Habilmente o realizador conduz o drama com contornos de inverossimilhança pelas circunstâncias apresentadas. O problema não é resolvido e a situação é colocada como um libelo ao poder econômico pela discriminação social de quem depende da assistência no momento em que mais precisa, mesmo cumprindo seus deveres de cidadão honesto e em dia com os impostos. Num clímax de tensão que vai embrulhando o estômago, a história do desvalido cresce e mergulha no desespero da perda iminente da dignidade ao se encaminhar para um desfecho inesperado. Numa de suas várias idas ao departamento governamental, o nosso anti-herói conhece Katie (Hayley Squires), uma jovem mãe solteira de dois filhos menores, abandonada pelo companheiro, que se mudou recentemente de Londres para a fria cidade industrial de Newcastle, norte da Inglaterra, que também não possui condições financeiras para se manter. Daniel é uma espécie de pai e protetor para as crianças, diante da omissão do Estado. Criam um vínculo forte de amizade, logo após o benefício da moça ser negado por ela ter chegado atrasada na entrevista. Os dois são humilhados e enxotados pelos truculentos seguranças. A polícia é um instrumento repressor do sistema como uma ameaça constante para quem protesta de forma veemente. Tanto para a mulher que terá que optar por ganhos indignos como alternativa de sobrevivência, como para o homem derrotado, símbolos do descaso. Entre eles há o vizinho, um rapaz negro que vende produtos pirateados da China, outro marginalizado da sociedade de consumo, que busca na clandestinidade maneiras de tocar a vida como pode.

O veterano Loach cria com extrema magia cinematográfica um doloroso painel kafkiano, que lembra a intrincada máquina burocrática ambientada no best-seller O Processo (1925), de Franz Kafka. Aproxima-se com grande similitude temática do notável drama Um Episódio na Vida de Um Catador de Ferro-Velho (2013), do diretor bósnio Danis Tanovic, em que o marido recorre à Assistência Social para resolver o problema de saúde da esposa, mas só há uma alternativa: ou arruma o dinheiro ou morre sem dó e nem piedade. Tanto na Bósnia-Hersegovina como na Grã-Bretanha, a discriminação social está presente e não faz concessão aos excluídos.
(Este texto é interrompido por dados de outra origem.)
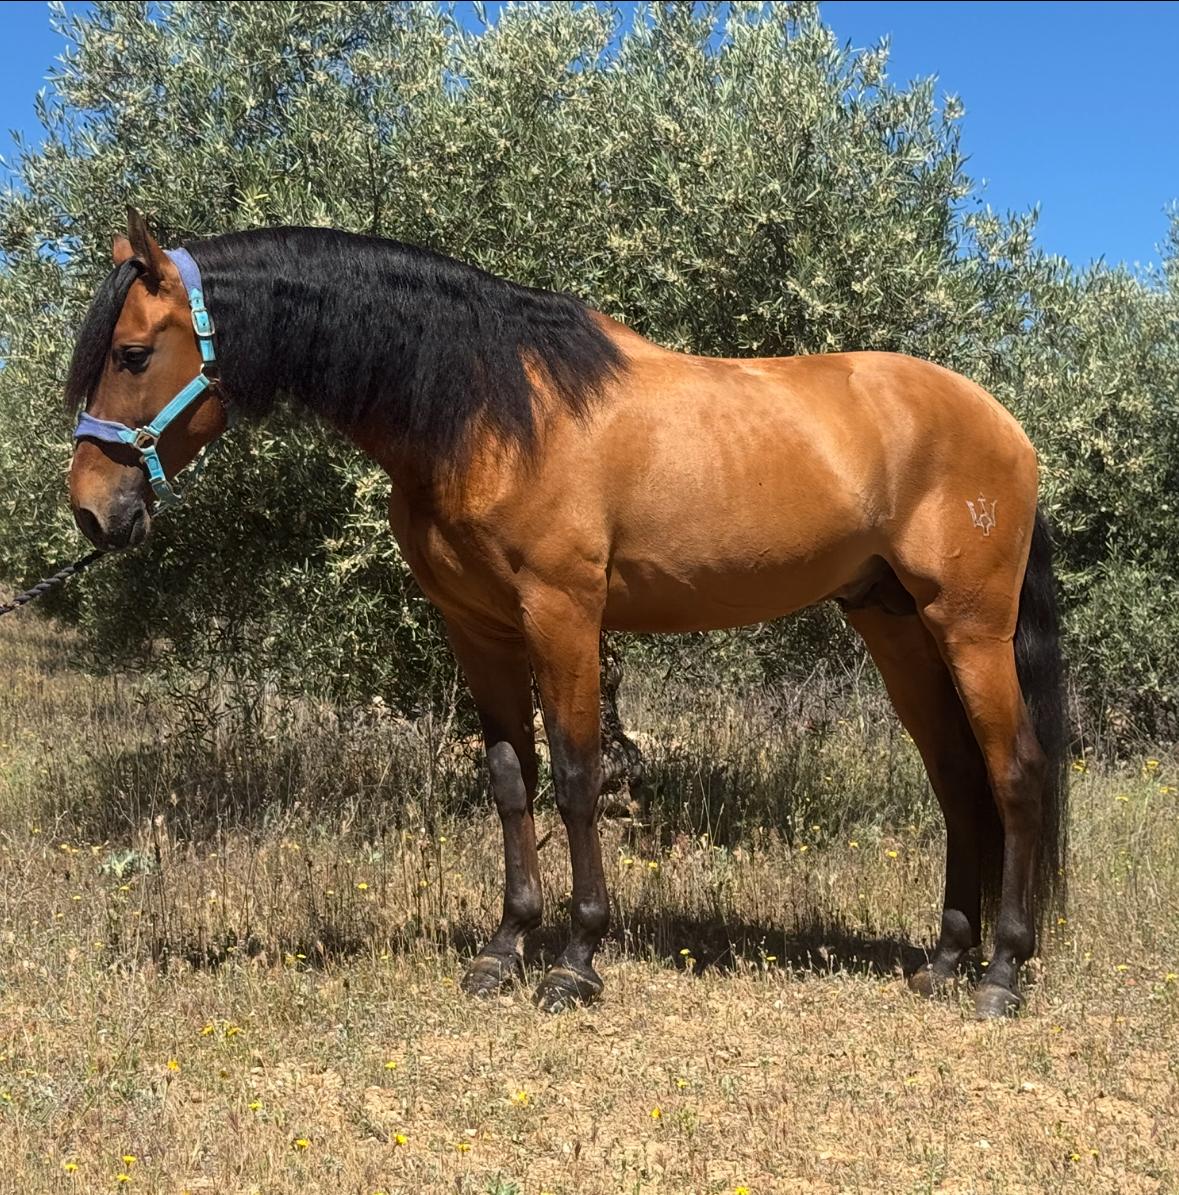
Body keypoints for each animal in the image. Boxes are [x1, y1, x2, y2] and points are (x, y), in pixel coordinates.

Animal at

Eu Daniel, Blake tem contundência pelas cenas de uma realidade amarga das vicissitudes advindas da causa pela sobrevivência dos contribuintes. Despojado de alegorias e metáforas, tem uma construção rica de elementos dentro de um roteiro enxuto e direto ao ponto, sem grandes armadilhas ou situações que poderiam levar para uma trama apelativa. Um filme intenso que enobrece o cinema, através de um enredo emocionante sobre os dissabores dos marginalizados, em que personagens são descartáveis como objetos quando não servem mais ao dogmático capitalismo selvagem que leva para o desequilíbrio dos menos favorecidos na pirâmide social, ferindo o princípio da igualdade ao fazer restrições. O conflito é fruto de um sistema previdenciário instável e pré-falimentar que vira as costas para os necessitados quando estes mais precisam. Lança um olhar reflexivo com tintas fortes e marcantes sobre os socialmente desvalidos de maneira eloquente pela falta de dignidade e ética sob o prisma da hipocrisia repleta de nefastas manchas por condutas reprováveis e desumanas.

2 comentários:

Marcelo Tchelos disse...

Muito legal, vou ver se vejo, valeu o toque!!!!!!!!

Roni Figueiró disse...

Não perca!Um filme acima da média e ganhador do Palma de Ouro.